## INFORMATION

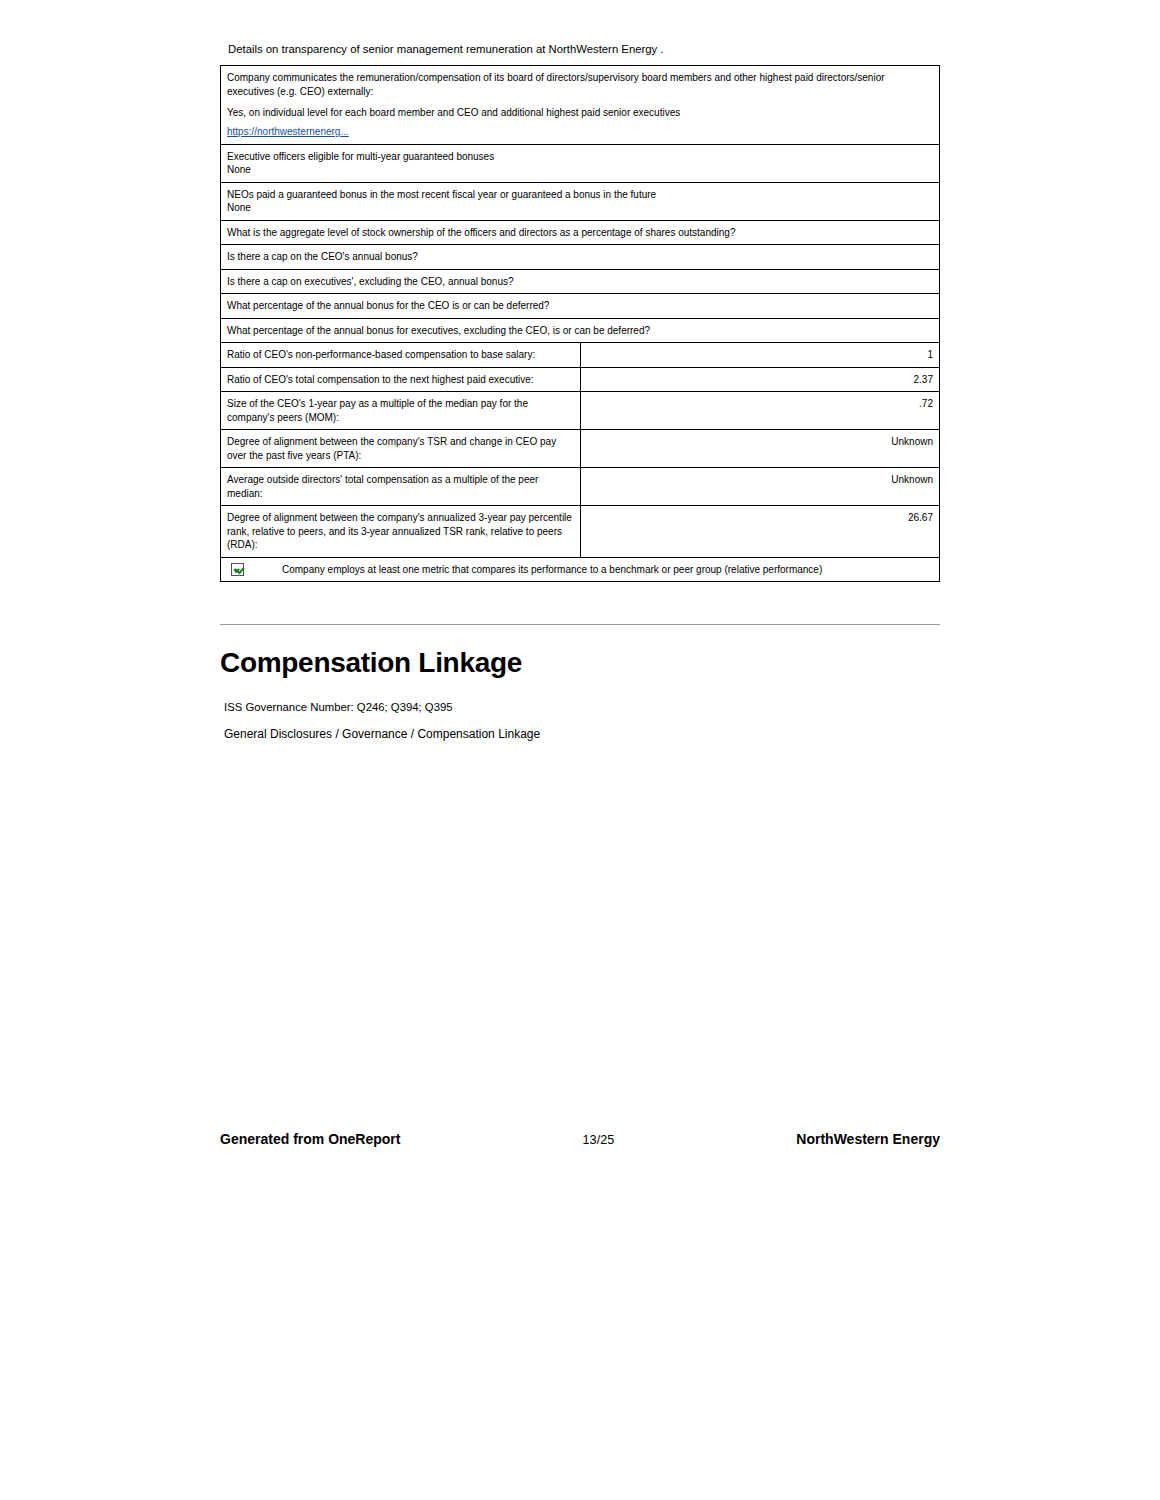Details on transparency of senior management remuneration at NorthWestern Energy .
| Company communicates the remuneration/compensation of its board of directors/supervisory board members and other highest paid directors/senior executives (e.g. CEO) externally: Yes, on individual level for each board member and CEO and additional highest paid senior executives https://northwesternenerg... |
| Executive officers eligible for multi-year guaranteed bonuses None |
| NEOs paid a guaranteed bonus in the most recent fiscal year or guaranteed a bonus in the future None |
| What is the aggregate level of stock ownership of the officers and directors as a percentage of shares outstanding? |
| Is there a cap on the CEO's annual bonus? |
| Is there a cap on executives', excluding the CEO, annual bonus? |
| What percentage of the annual bonus for the CEO is or can be deferred? |
| What percentage of the annual bonus for executives, excluding the CEO, is or can be deferred? |
| Ratio of CEO's non-performance-based compensation to base salary: | 1 |
| Ratio of CEO's total compensation to the next highest paid executive: | 2.37 |
| Size of the CEO's 1-year pay as a multiple of the median pay for the company's peers (MOM): | .72 |
| Degree of alignment between the company's TSR and change in CEO pay over the past five years (PTA): | Unknown |
| Average outside directors' total compensation as a multiple of the peer median: | Unknown |
| Degree of alignment between the company's annualized 3-year pay percentile rank, relative to peers, and its 3-year annualized TSR rank, relative to peers (RDA): | 26.67 |
| Company employs at least one metric that compares its performance to a benchmark or peer group (relative performance) |
Compensation Linkage
ISS Governance Number: Q246; Q394; Q395
General Disclosures / Governance / Compensation Linkage
Generated from OneReport 13/25 NorthWestern Energy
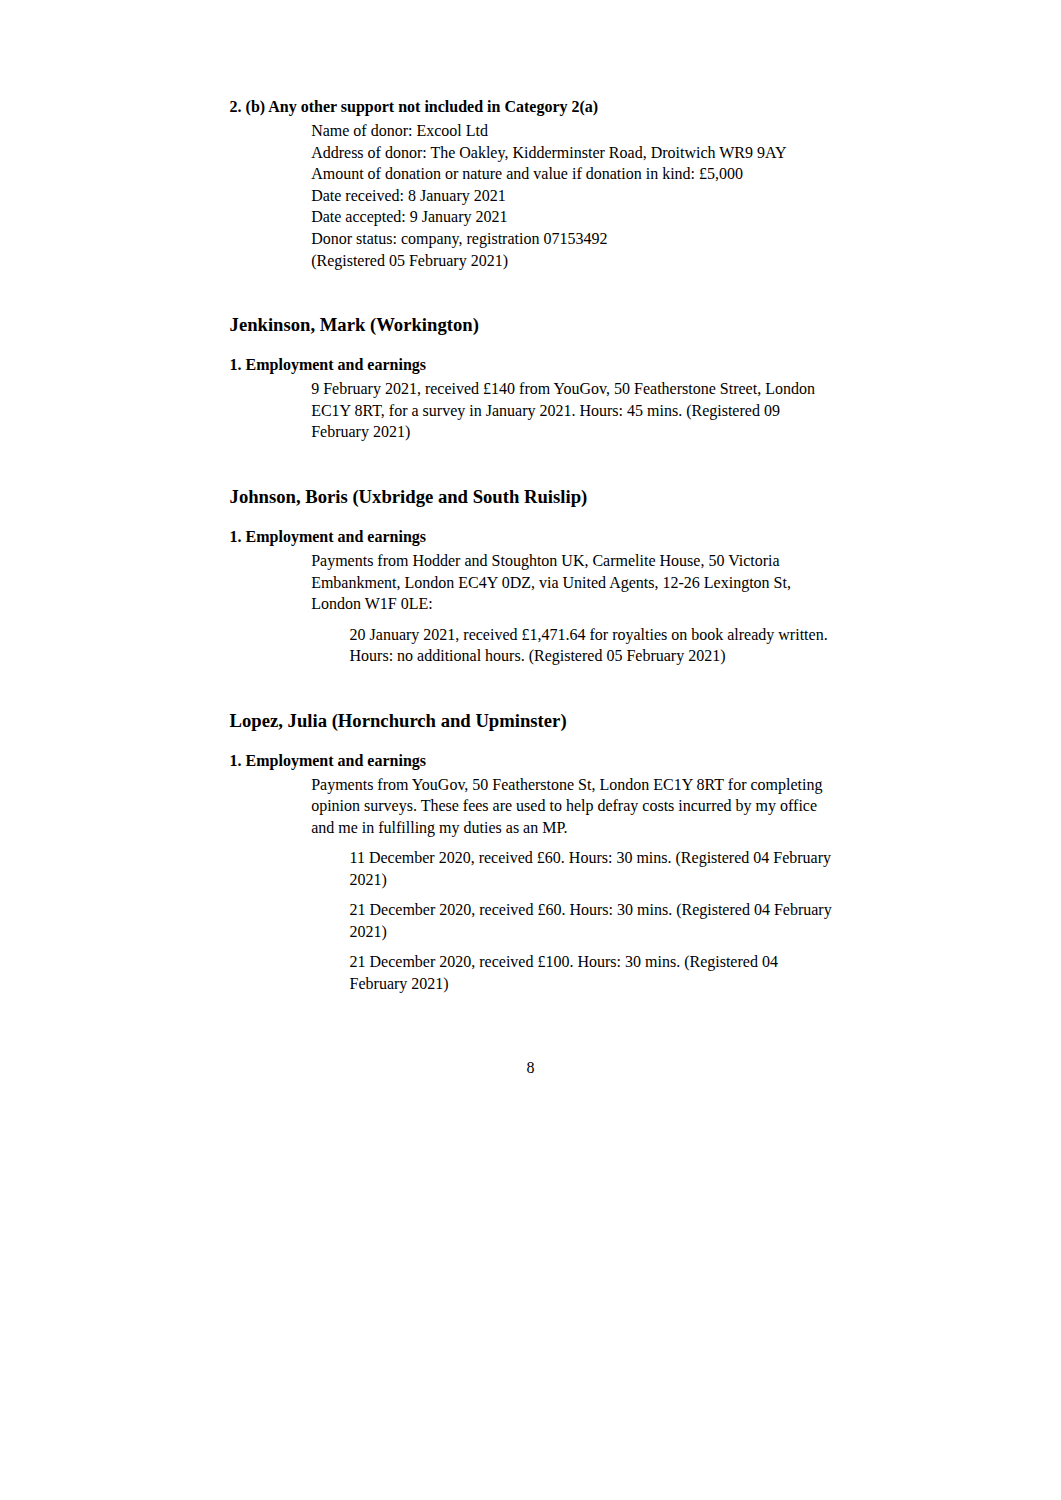2. (b) Any other support not included in Category 2(a)
Name of donor: Excool Ltd
Address of donor: The Oakley, Kidderminster Road, Droitwich WR9 9AY
Amount of donation or nature and value if donation in kind: £5,000
Date received: 8 January 2021
Date accepted: 9 January 2021
Donor status: company, registration 07153492
(Registered 05 February 2021)
Jenkinson, Mark (Workington)
1. Employment and earnings
9 February 2021, received £140 from YouGov, 50 Featherstone Street, London EC1Y 8RT, for a survey in January 2021. Hours: 45 mins. (Registered 09 February 2021)
Johnson, Boris (Uxbridge and South Ruislip)
1. Employment and earnings
Payments from Hodder and Stoughton UK, Carmelite House, 50 Victoria Embankment, London EC4Y 0DZ, via United Agents, 12-26 Lexington St, London W1F 0LE:
20 January 2021, received £1,471.64 for royalties on book already written. Hours: no additional hours. (Registered 05 February 2021)
Lopez, Julia (Hornchurch and Upminster)
1. Employment and earnings
Payments from YouGov, 50 Featherstone St, London EC1Y 8RT for completing opinion surveys. These fees are used to help defray costs incurred by my office and me in fulfilling my duties as an MP.
11 December 2020, received £60. Hours: 30 mins. (Registered 04 February 2021)
21 December 2020, received £60. Hours: 30 mins. (Registered 04 February 2021)
21 December 2020, received £100. Hours: 30 mins. (Registered 04 February 2021)
8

## WHAT YOU NEED TO DO
Every line of the listing is to be retyped exactly; pictures stay out.

## ANSWER TO THIS EXERCISE
Details on transparency of senior management remuneration at NorthWestern Energy .
| Company communicates the remuneration/compensation of its board of directors/supervisory board members and other highest paid directors/senior executives (e.g. CEO) externally: Yes, on individual level for each board member and CEO and additional highest paid senior executives https://northwesternenerg... |
| Executive officers eligible for multi-year guaranteed bonuses None |
| NEOs paid a guaranteed bonus in the most recent fiscal year or guaranteed a bonus in the future None |
| What is the aggregate level of stock ownership of the officers and directors as a percentage of shares outstanding? |
| Is there a cap on the CEO's annual bonus? |
| Is there a cap on executives', excluding the CEO, annual bonus? |
| What percentage of the annual bonus for the CEO is or can be deferred? |
| What percentage of the annual bonus for executives, excluding the CEO, is or can be deferred? |
| Ratio of CEO's non-performance-based compensation to base salary: | 1 |
| Ratio of CEO's total compensation to the next highest paid executive: | 2.37 |
| Size of the CEO's 1-year pay as a multiple of the median pay for the company's peers (MOM): | .72 |
| Degree of alignment between the company's TSR and change in CEO pay over the past five years (PTA): | Unknown |
| Average outside directors' total compensation as a multiple of the peer median: | Unknown |
| Degree of alignment between the company's annualized 3-year pay percentile rank, relative to peers, and its 3-year annualized TSR rank, relative to peers (RDA): | 26.67 |
| Company employs at least one metric that compares its performance to a benchmark or peer group (relative performance) |
Compensation Linkage
ISS Governance Number: Q246; Q394; Q395
General Disclosures / Governance / Compensation Linkage
Generated from OneReport 13/25 NorthWestern Energy
2. (b) Any other support not included in Category 2(a)
Name of donor: Excool Ltd
Address of donor: The Oakley, Kidderminster Road, Droitwich WR9 9AY
Amount of donation or nature and value if donation in kind: £5,000
Date received: 8 January 2021
Date accepted: 9 January 2021
Donor status: company, registration 07153492
(Registered 05 February 2021)
Jenkinson, Mark (Workington)
1. Employment and earnings
9 February 2021, received £140 from YouGov, 50 Featherstone Street, London EC1Y 8RT, for a survey in January 2021. Hours: 45 mins. (Registered 09 February 2021)
Johnson, Boris (Uxbridge and South Ruislip)
1. Employment and earnings
Payments from Hodder and Stoughton UK, Carmelite House, 50 Victoria Embankment, London EC4Y 0DZ, via United Agents, 12-26 Lexington St, London W1F 0LE:
20 January 2021, received £1,471.64 for royalties on book already written. Hours: no additional hours. (Registered 05 February 2021)
Lopez, Julia (Hornchurch and Upminster)
1. Employment and earnings
Payments from YouGov, 50 Featherstone St, London EC1Y 8RT for completing opinion surveys. These fees are used to help defray costs incurred by my office and me in fulfilling my duties as an MP.
11 December 2020, received £60. Hours: 30 mins. (Registered 04 February 2021)
21 December 2020, received £60. Hours: 30 mins. (Registered 04 February 2021)
21 December 2020, received £100. Hours: 30 mins. (Registered 04 February 2021)
8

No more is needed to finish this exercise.